▸ **Task to carry out**
Pictures in the entries below are to be left out; otherwise, reproduce exactly the lines from the first through the line containing "middle dip: (118, 148)".

Items from a data source:
════
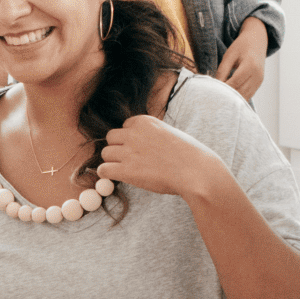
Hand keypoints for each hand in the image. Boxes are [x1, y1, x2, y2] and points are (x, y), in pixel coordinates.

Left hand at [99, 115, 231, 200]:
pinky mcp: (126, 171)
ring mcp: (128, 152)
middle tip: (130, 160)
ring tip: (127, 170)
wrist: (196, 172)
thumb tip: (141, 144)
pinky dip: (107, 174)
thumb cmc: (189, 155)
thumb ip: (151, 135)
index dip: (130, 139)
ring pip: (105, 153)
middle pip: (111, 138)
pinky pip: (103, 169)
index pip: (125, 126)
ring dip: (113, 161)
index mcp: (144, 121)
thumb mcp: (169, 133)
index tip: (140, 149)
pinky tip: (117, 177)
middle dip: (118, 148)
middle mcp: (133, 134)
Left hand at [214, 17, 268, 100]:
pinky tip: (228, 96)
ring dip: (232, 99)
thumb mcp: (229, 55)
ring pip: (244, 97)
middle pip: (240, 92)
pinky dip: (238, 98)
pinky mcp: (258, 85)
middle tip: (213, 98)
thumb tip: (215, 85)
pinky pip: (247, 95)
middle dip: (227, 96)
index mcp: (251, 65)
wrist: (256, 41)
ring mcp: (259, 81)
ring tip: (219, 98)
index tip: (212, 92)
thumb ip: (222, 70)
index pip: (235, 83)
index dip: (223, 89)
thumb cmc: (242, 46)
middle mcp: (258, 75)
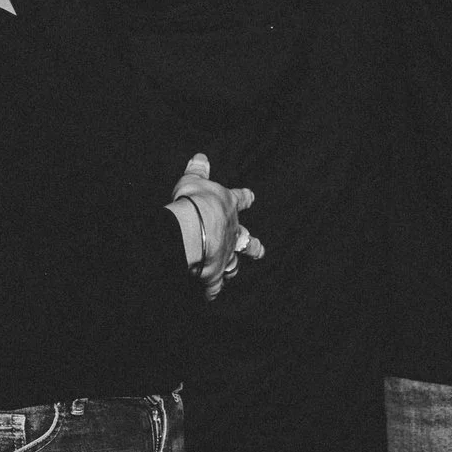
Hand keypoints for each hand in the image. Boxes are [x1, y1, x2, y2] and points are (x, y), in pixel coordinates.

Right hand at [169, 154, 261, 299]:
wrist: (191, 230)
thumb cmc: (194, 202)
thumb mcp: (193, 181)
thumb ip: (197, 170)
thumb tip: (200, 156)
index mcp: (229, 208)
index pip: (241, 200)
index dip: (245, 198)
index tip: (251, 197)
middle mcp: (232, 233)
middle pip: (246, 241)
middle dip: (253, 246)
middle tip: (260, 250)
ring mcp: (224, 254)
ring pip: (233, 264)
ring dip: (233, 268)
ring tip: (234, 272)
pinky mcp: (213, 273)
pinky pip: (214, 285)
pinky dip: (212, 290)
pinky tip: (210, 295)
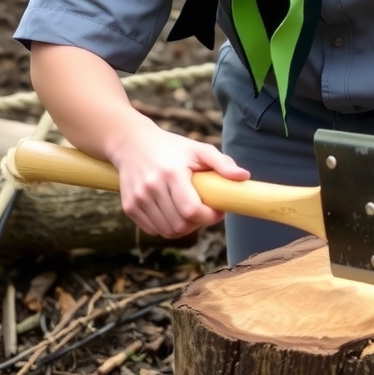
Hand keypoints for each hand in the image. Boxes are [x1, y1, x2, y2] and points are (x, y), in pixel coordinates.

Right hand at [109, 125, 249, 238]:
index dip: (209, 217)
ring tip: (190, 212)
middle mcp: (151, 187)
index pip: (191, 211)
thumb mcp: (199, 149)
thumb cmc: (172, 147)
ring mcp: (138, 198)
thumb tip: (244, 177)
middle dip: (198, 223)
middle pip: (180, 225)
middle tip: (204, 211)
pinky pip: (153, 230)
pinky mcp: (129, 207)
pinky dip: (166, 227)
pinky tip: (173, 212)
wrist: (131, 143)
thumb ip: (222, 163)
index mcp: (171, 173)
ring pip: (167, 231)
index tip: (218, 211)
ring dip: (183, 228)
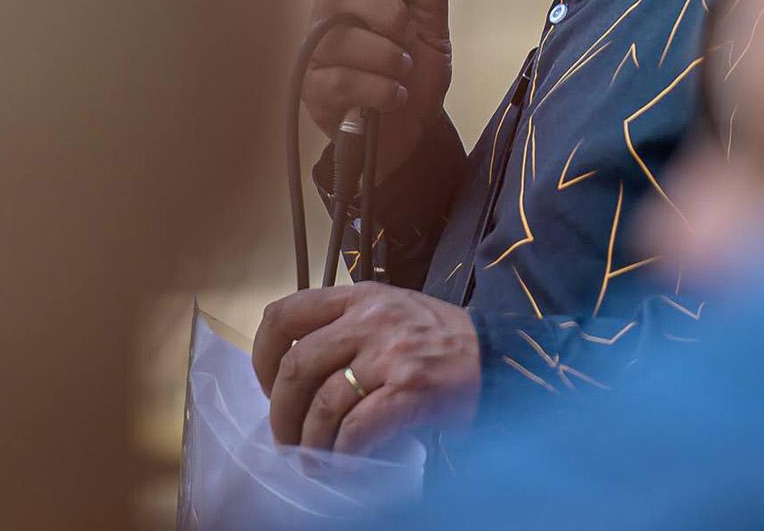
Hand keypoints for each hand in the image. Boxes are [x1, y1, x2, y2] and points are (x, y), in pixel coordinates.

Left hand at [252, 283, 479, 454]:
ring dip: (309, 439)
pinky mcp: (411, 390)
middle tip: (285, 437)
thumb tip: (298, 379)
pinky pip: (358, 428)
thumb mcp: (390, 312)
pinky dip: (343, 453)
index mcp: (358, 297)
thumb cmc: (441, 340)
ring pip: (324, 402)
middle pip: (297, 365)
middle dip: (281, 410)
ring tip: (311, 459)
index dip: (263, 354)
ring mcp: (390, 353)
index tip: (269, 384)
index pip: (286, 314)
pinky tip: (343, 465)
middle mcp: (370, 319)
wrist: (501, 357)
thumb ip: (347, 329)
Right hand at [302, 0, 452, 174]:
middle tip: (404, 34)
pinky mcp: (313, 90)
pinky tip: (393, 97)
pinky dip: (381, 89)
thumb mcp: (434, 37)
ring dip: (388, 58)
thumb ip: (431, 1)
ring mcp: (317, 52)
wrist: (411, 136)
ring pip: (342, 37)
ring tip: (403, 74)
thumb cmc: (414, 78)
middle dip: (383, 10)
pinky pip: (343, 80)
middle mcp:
════
▸ **Your solution**
Hand keypoints for each hand in the image. Boxes are [x1, y1, x2, y2] and points are (x, y), in pixel coordinates.

Left hand at [99, 115, 231, 200]:
pinky mcp: (126, 171)
ring mcp: (128, 152)
middle tip: (130, 160)
ring tip: (127, 170)
wrist: (196, 172)
thumb tip: (141, 144)
pinky dip: (107, 174)
thumb cmc: (189, 155)
thumb ip: (151, 135)
index dip: (130, 139)
ring pip: (105, 153)
middle pip: (111, 138)
pinky pip: (103, 169)
index pip: (125, 126)
ring dip: (113, 161)
index mcp: (144, 121)
thumb mcp: (169, 133)
index tip: (140, 149)
pinky tip: (117, 177)
middle dip: (118, 148)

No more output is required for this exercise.